The Editor: “Toto Wolff asked if she would have done the same thing in his position”

The best part of the summer holidays is getting to grips with the various books I have not had time to read in the previous six months, and this year I alighted on the engaging and witty new book from Bernie Collins, the former race strategist at Aston Martin and subsequently a Sky F1 analyst. In a nod to Adrian Newey’s peerless book How to Build a Car, it is titled How to Win a Grand Prix and it proved a convivial companion to the olives and rosé of France in August.

Full disclosure, the book was written with the aid of Maurice Hamilton, our esteemed contributor and author of our wonderful Flashback… series, which you can read on p49 of this month’s magazine. Maurice, like Bernie, hails from Northern Ireland and the writing has a conversational tone that belies some of the intricacies of the concepts it conveys regarding cumulative degradation curves, fuel-consumption modelling and the like.

It is written for a broader audience rather than a purist one but contains some lovely asides: the battles that she must go through to get the drivers to lay down some rubber in FP2 in the pits to aid a quicker getaway during the race; the frustrations of working out a code for the radio to issue instructions to the driver only for the reply to come, “Yeah, box this lap”; how, when her team (then Racing Point) took victory after Sergio Pérez’s brilliant drive at the 2020 Sakhir Grand Prix, Toto Wolff came up to her and asked if in his position, would she have made the final (bungled) pit stop that cost Mercedes the race (“It was nice to be asked”). And I didn’t know that most of the teams use the same software – called RaceWatch – to analyse data from past performances, which was created by a company founded by James Vowles.

Despite an all-round pleasant demeanour, you can’t help sensing small doses of payback. Talking about the 2021 Russian Grand Prix when the track went from dry to wet, and where famously those drivers who swapped early from slicks to intermediates benefited while those like Lando Norris, who surrendered a 50sec lead, suffered, she writes: “We told both drivers [Sebastian Vettel and Lance Stroll] to pit because we knew the start of the lap was wet and we needed intermediates. They heard the call but ignored it because the pit entry was dry.
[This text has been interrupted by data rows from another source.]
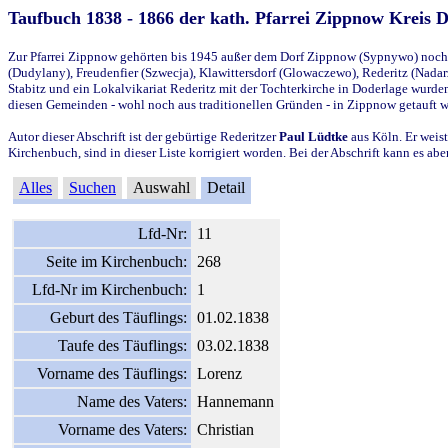
Taufbuch 1838 - 1866 der kath. Pfarrei Zippnow Kreis 
Zur Pfarrei Zippnow gehörten bis 1945 außer dem Dorf Zippnow (Sypnywo) noch d
(Dudylany), Freudenfier (Szwecja), Klawittersdorf (Glowaczewo), Rederitz (Nadarz
Stabitz und ein Lokalvikariat Rederitz mit der Tochterkirche in Doderlage wurd
diesen Gemeinden - wohl noch aus traditionellen Gründen - in Zippnow getauft 
Autor dieser Abschrift ist der gebürtige Rederitzer
Paul Lüdtke
aus Köln. Er weist
Kirchenbuch, sind in dieser Liste korrigiert worden. Bei der Abschrift kann es 
Alles
Suchen
Auswahl
Detail
Lfd-Nr:
11
Seite im Kirchenbuch:
268
Lfd-Nr im Kirchenbuch:
1
Geburt des Täuflings:
01.02.1838
Taufe des Täuflings:
03.02.1838
Vorname des Täuflings:
Lorenz
Name des Vaters:
Hannemann
Vorname des Vaters:
Christian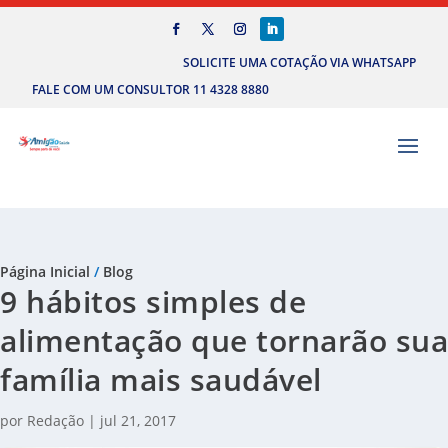
SOLICITE UMA COTAÇÃO VIA WHATSAPP
FALE COM UM CONSULTOR 11 4328 8880
Página Inicial
/
Blog
9 hábitos simples de
alimentação que tornarão sua
família mais saudável
por
Redação
|
jul 21, 2017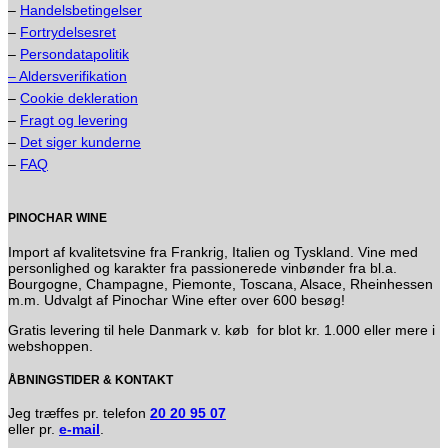
–
Handelsbetingelser
–
Fortrydelsesret
–
Persondatapolitik
– Aldersverifikation
–
Cookie dekleration
–
Fragt og levering
–
Det siger kunderne
–
FAQ
PINOCHAR WINE
Import af kvalitetsvine fra Frankrig, Italien og Tyskland. Vine med
personlighed og karakter fra passionerede vinbønder fra bl.a.
Bourgogne, Champagne, Piemonte, Toscana, Alsace, Rheinhessen
m.m. Udvalgt af Pinochar Wine efter over 600 besøg!
Gratis levering til hele Danmark v. køb for blot kr. 1.000 eller mere i
webshoppen.
ÅBNINGSTIDER & KONTAKT
Jeg træffes pr. telefon
20 20 95 07
eller pr.
e-mail
.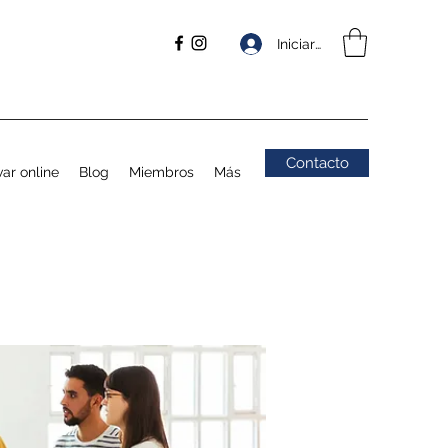
Iniciar sesión
Contacto
ar online
Blog
Miembros
Más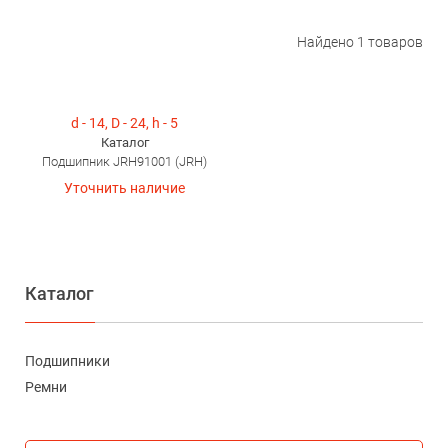
Найдено
1
товаров
d - 14, D - 24, h - 5
Каталог
Подшипник JRH91001 (JRH)
Уточнить наличие
Каталог
Подшипники
Ремни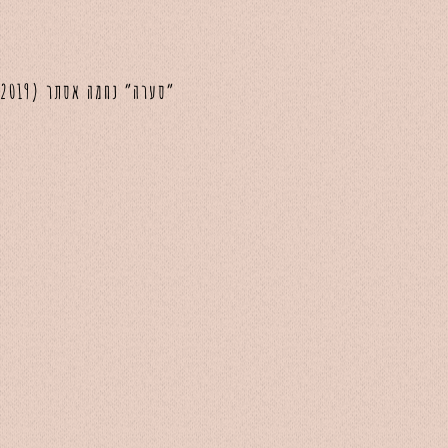
״סערה״ נחמה אסתר (2019) | הפקה נגינה ומיקס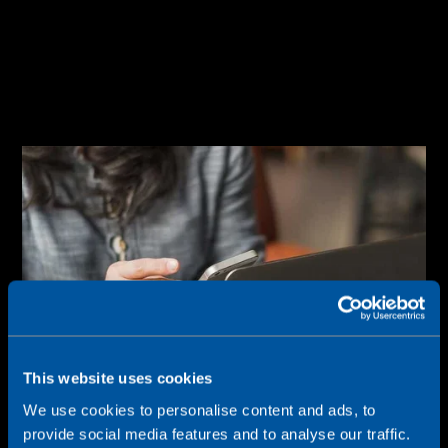
This website uses cookies
We use cookies to personalise content and ads, to
provide social media features and to analyse our traffic.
They thought we had got it wrong, only to realise a few corners later just why the call had been made. Too late of course.” Nicely done.

The Editor: “Toto Wolff asked if she would have done the same thing in his position”

Reading the book it occurred to me that this is a lesser-reported phenomenon of the recent uptick in interest in F1 from new fans. Those fresh supporters, many of them women and girls and of a younger demographic, are amply catered for with online videos plus of course Netflix’s Drive to Survive juggernaut and indeed from F1’s commendable push into the digital space via social media. But it is also noticeable how the more traditional publishing world has embraced the sport.

And it’s strikingly clear that many of these books are not dry histories or technical overviews but lively insights that take the reader behind the velvet rope explaining what really happens in F1.

To take just the last few months, we have seen two (not counting Collins’) excellent ‘insider’ books published. The best-known is probably the entertaining – if ultimately a little wearing – memoir by former Haas principal Guenther Steiner which wore its target audience (literally) on its sleeve with the none-too-subtle title Surviving to Drive. But I can also recommend F1 Racing Confidential by Giles Richards.

Both tomes’ strongest suit was revealing the details of life on the road and focusing on lesser-known team members rather than the headline-grabbing names and incidents. By doing that they both reveal the true multidimensional nature of the sport that will keep new fans hooked. And like Collins’ How to Win a Grand Prix, by featuring many female protagonists, Richards offers a rare glimpse of the female perspective on the sport by featuring people such as Marianne Hinson, an aerodynamicist at McLaren, the former Sauber head of race strategy Ruth Buscombe, and Mercedes’ marketing director Victoria Johnson.

There is more to come too: later this year Karun Chandhok, our superb Formula 1 columnist, will be taking the target age demographic lower still when he publishes a children’s book about F1, Drive to Victory, which will introduce a whole new generation of fans to the likes of Lando, Lewis, Charles and George. Watch this space for more on this exciting project.

Like F1 itself, coverage of the sport is always at the cutting edge of technology. But it is good to see that some of the old-school ways of following and learning more about it, like books (and magazines!), are in rude health too.

Plus next year on our summer holidays my daughters can join me on the beach with F1 book in hand.

News reaches me of a meeting of minds at Motor Sport’s 100th anniversary dinner in July… My spies report seeing Jonathan Wheatley deep in conversation with Allan McNish. They seemed to be getting on very well. A few weeks later… Wheatley is the new Audi F1 team boss!